START Data to examine
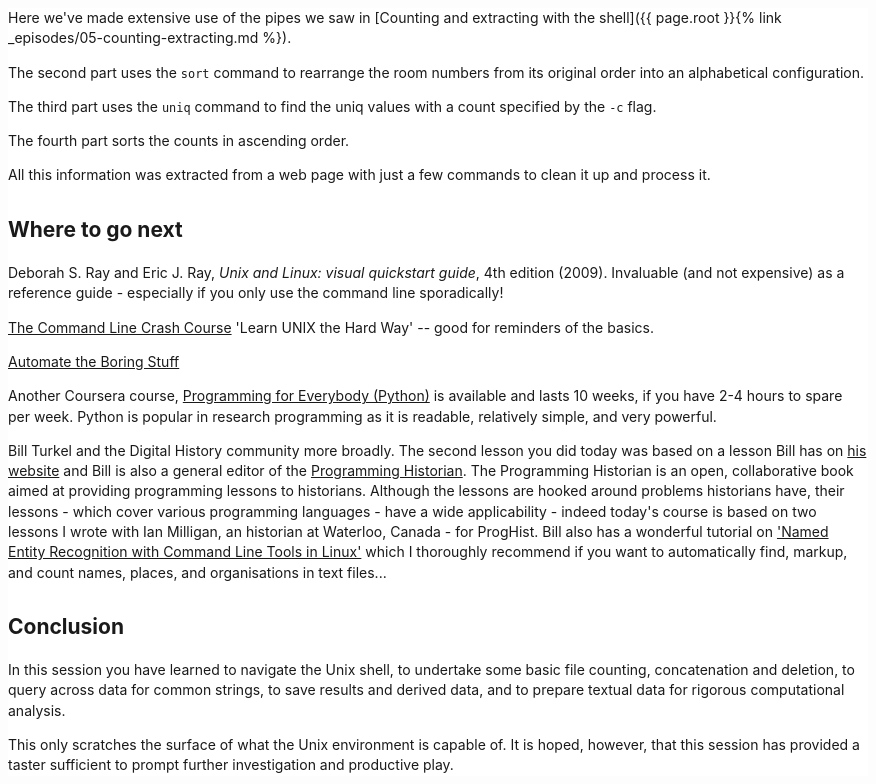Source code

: Here we've made extensive use of the pipes we saw in [Counting and extracting with the shell]({{ page.root }}{% link 
_episodes/05-counting-extracting.md %}).

The second part uses the `sort` command to rearrange the room numbers from its original order into an alphabetical configuration.

The third part uses the `uniq` command to find the uniq values with a count specified by the `-c` flag.

The fourth part sorts the counts in ascending order.

All this information was extracted from a web page with just a few commands to clean it up and process it.

## Where to go next

Deborah S. Ray and Eric J. Ray, *Unix and Linux: visual quickstart guide*, 4th edition (2009).
Invaluable (and not expensive) as a reference guide - especially if you only use the command line sporadically!

[The Command Line Crash Course](https://learncodethehardway.org/unix/)
'Learn UNIX the Hard Way' -- good for reminders of the basics.

[Automate the Boring Stuff](https://automatetheboringstuff.com/)

Another Coursera course, [Programming for Everybody (Python)](https://www.coursera.org/course/pythonlearn)
is available and lasts 10 weeks, if you have 2-4 hours to spare per week.
Python is popular in research programming as it is readable, relatively simple, and very powerful.

Bill Turkel and the Digital History community more broadly.
The second lesson you did today was based on a lesson Bill has on [his website](https://williamjturkel.net/2013/06/15/basic-text-analysis-with-command-line-tools-in-linux/) and Bill is also a general editor of the [Programming Historian](https://programminghistorian.org/project-team). The Programming Historian is an open, collaborative book aimed at providing programming lessons to historians. Although the lessons are hooked around problems historians have, their lessons - which cover various programming languages - have a wide applicability - indeed today's course is based on two lessons I wrote with Ian Milligan, an historian at Waterloo, Canada - for ProgHist. Bill also has a wonderful tutorial on ['Named Entity Recognition with Command Line Tools in Linux'](http://williamjturkel.net/2013/06/30/named-entity-recognition-with-command-line-tools-in-linux/) which I thoroughly recommend if you want to automatically find, markup, and count names, places, and organisations in text files...

## Conclusion

In this session you have learned to navigate the Unix shell, to undertake some
basic file counting, concatenation and deletion, to query across data for common
strings, to save results and derived data, and to prepare textual data for rigorous computational analysis.

This only scratches the surface of what the Unix environment is capable of.
It is hoped, however, that this session has provided a taster sufficient to
prompt further investigation and productive play.
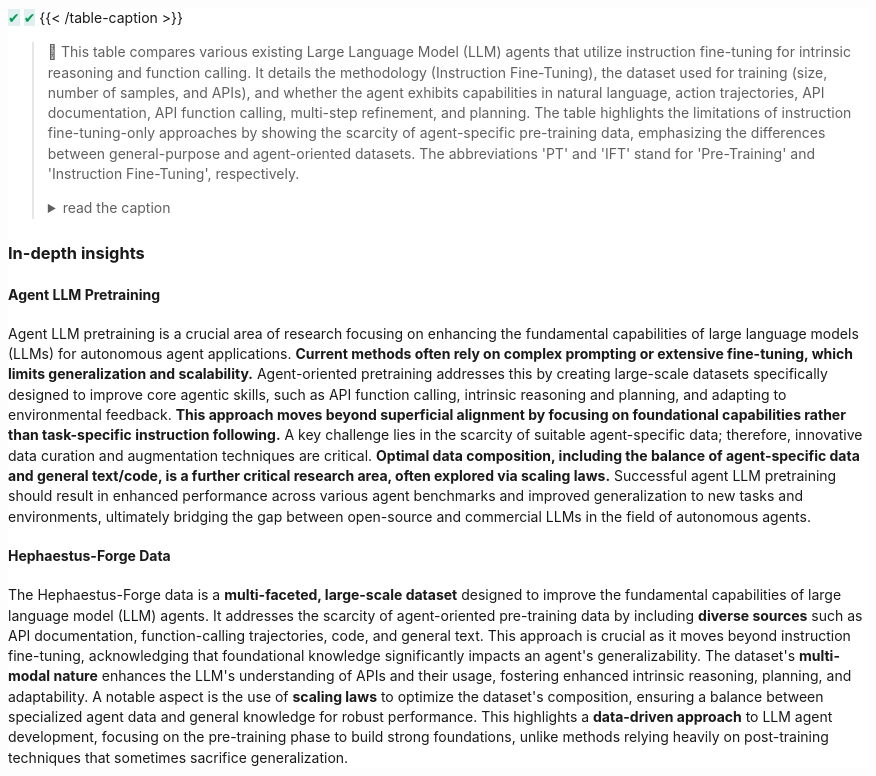 <td class="ltx_td ltx_align_center ltx_border_bb ltx_border_t" id="S2.T1.1.18.18.13" style="padding:-0.1pt 2.0pt;"><span class="ltx_text" id="S2.T1.1.18.18.13.1" style="color:#009B55;background-color:#E0F0F0;">✔</span></td>
<td class="ltx_td ltx_nopad_r ltx_align_center ltx_border_bb ltx_border_t" id="S2.T1.1.18.18.14" style="padding:-0.1pt 2.0pt;"><span class="ltx_text" id="S2.T1.1.18.18.14.1" style="color:#009B55;background-color:#E0F0F0;">✔</span></td>
</tr>
</tbody>
</table>{{< /table-caption >}}

> 🔼 This table compares various existing Large Language Model (LLM) agents that utilize instruction fine-tuning for intrinsic reasoning and function calling.  It details the methodology (Instruction Fine-Tuning), the dataset used for training (size, number of samples, and APIs), and whether the agent exhibits capabilities in natural language, action trajectories, API documentation, API function calling, multi-step refinement, and planning.  The table highlights the limitations of instruction fine-tuning-only approaches by showing the scarcity of agent-specific pre-training data, emphasizing the differences between general-purpose and agent-oriented datasets. The abbreviations 'PT' and 'IFT' stand for 'Pre-Training' and 'Instruction Fine-Tuning', respectively.
> <details><summary>read the caption</summary></details>





### In-depth insights


#### Agent LLM Pretraining
Agent LLM pretraining is a crucial area of research focusing on enhancing the fundamental capabilities of large language models (LLMs) for autonomous agent applications.  **Current methods often rely on complex prompting or extensive fine-tuning, which limits generalization and scalability.**  Agent-oriented pretraining addresses this by creating large-scale datasets specifically designed to improve core agentic skills, such as API function calling, intrinsic reasoning and planning, and adapting to environmental feedback.  **This approach moves beyond superficial alignment by focusing on foundational capabilities rather than task-specific instruction following.**  A key challenge lies in the scarcity of suitable agent-specific data; therefore, innovative data curation and augmentation techniques are critical.   **Optimal data composition, including the balance of agent-specific data and general text/code, is a further critical research area, often explored via scaling laws.**  Successful agent LLM pretraining should result in enhanced performance across various agent benchmarks and improved generalization to new tasks and environments, ultimately bridging the gap between open-source and commercial LLMs in the field of autonomous agents.

#### Hephaestus-Forge Data
The Hephaestus-Forge data is a **multi-faceted, large-scale dataset** designed to improve the fundamental capabilities of large language model (LLM) agents.  It addresses the scarcity of agent-oriented pre-training data by including **diverse sources** such as API documentation, function-calling trajectories, code, and general text. This approach is crucial as it moves beyond instruction fine-tuning, acknowledging that foundational knowledge significantly impacts an agent's generalizability.  The dataset's **multi-modal nature** enhances the LLM's understanding of APIs and their usage, fostering enhanced intrinsic reasoning, planning, and adaptability.  A notable aspect is the use of **scaling laws** to optimize the dataset's composition, ensuring a balance between specialized agent data and general knowledge for robust performance.  This highlights a **data-driven approach** to LLM agent development, focusing on the pre-training phase to build strong foundations, unlike methods relying heavily on post-training techniques that sometimes sacrifice generalization.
END Data to examine
Write out every line in the data that holds the string "page".

▸ Result of the exercise
: Here we've made extensive use of the pipes we saw in [Counting and extracting with the shell]({{ page.root }}{% link 
All this information was extracted from a web page with just a few commands to clean it up and process it.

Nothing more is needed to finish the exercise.